P2 Ready to ‘be all you can be’ US Ambassador Joan Plaisted was on hand to congratulate eight Marshallese after they were sworn into the US Army last Friday. The new inductees are: Percy Bilimon, Francis Bing, Taann Kabua, Ringston Kunst, Valdez Lakien, Clayton Lemari, Christopher Mesa and Rosemary Valentino.

P3 Hoop stars The Costa Mesa Mustangs, a girls basketball team with four Marshallese players, won the California state title in their age group and headed to Florida this week for the national championships. Coached by Costa Mesa resident Steve Wilson, the girls team won the YBOA western regional title. The Marshallese players are Georgina John, Trisha Wase, Crystal Mino and Susana Halspar.

P10 Tribunal asked for help The Nuclear Claims Tribunal has been asked to conduct a study that would establish a standard for acceptable levels of radiation in the Marshall Islands. The request has come as a result of skepticism expressed by Marshall Islanders from Enewetak, Bikini, Rongelap and Utrok over recently released findings by Dr.
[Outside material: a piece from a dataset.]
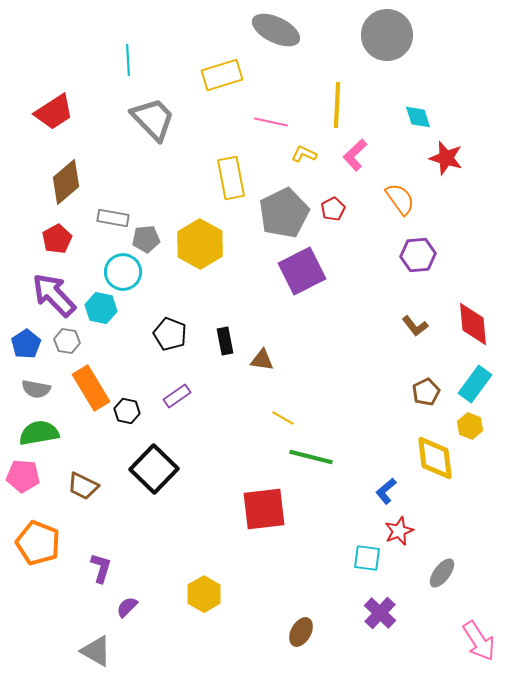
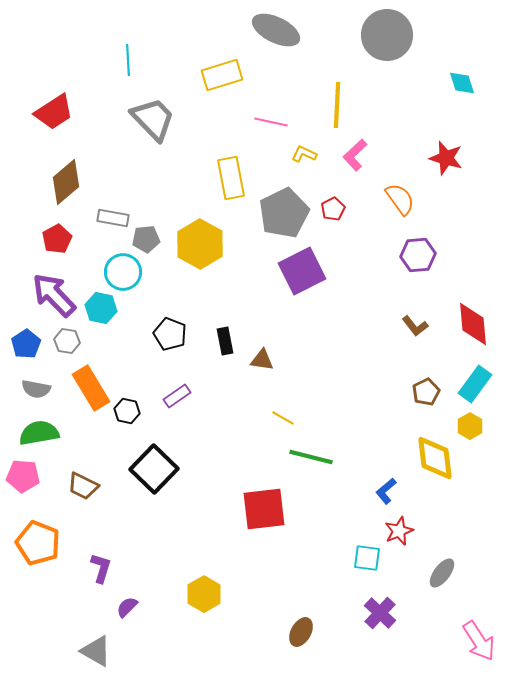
cyan diamond at (418, 117): moved 44 px right, 34 px up
yellow hexagon at (470, 426): rotated 10 degrees clockwise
William Robison of Lawrence Livermore Laboratory, said Foreign Minister Phillip Muller. “It’s hard for Marshallese who’ve been evacuated (because of high radiation levels) to trust recommendations (coming from US scientists),” Muller said. US scientists are encouraging northern Marshall Islanders to use potassium fertilizer to reduce radiation levels, said Muller. “The US keeps say it’s the cheapest way to clean up the islands,” he said. “We want to find the best way, not the cheapest.” He indicated that having a study done “by our side would be more acceptable to the people.”

Journal 7/17/2009

P4 Hundreds of jobs Pan Pacific Foods Inc. is back in action providing hundreds of jobs for locals and reducing RMI’s unemployment rate as of last week. Plant Manager Don Xu said the Delap loining plant went into full-scale operations last Wednesday and he is encouraging more Marshallese two apply for jobs as the plant will continue to expand now that fish production is underway.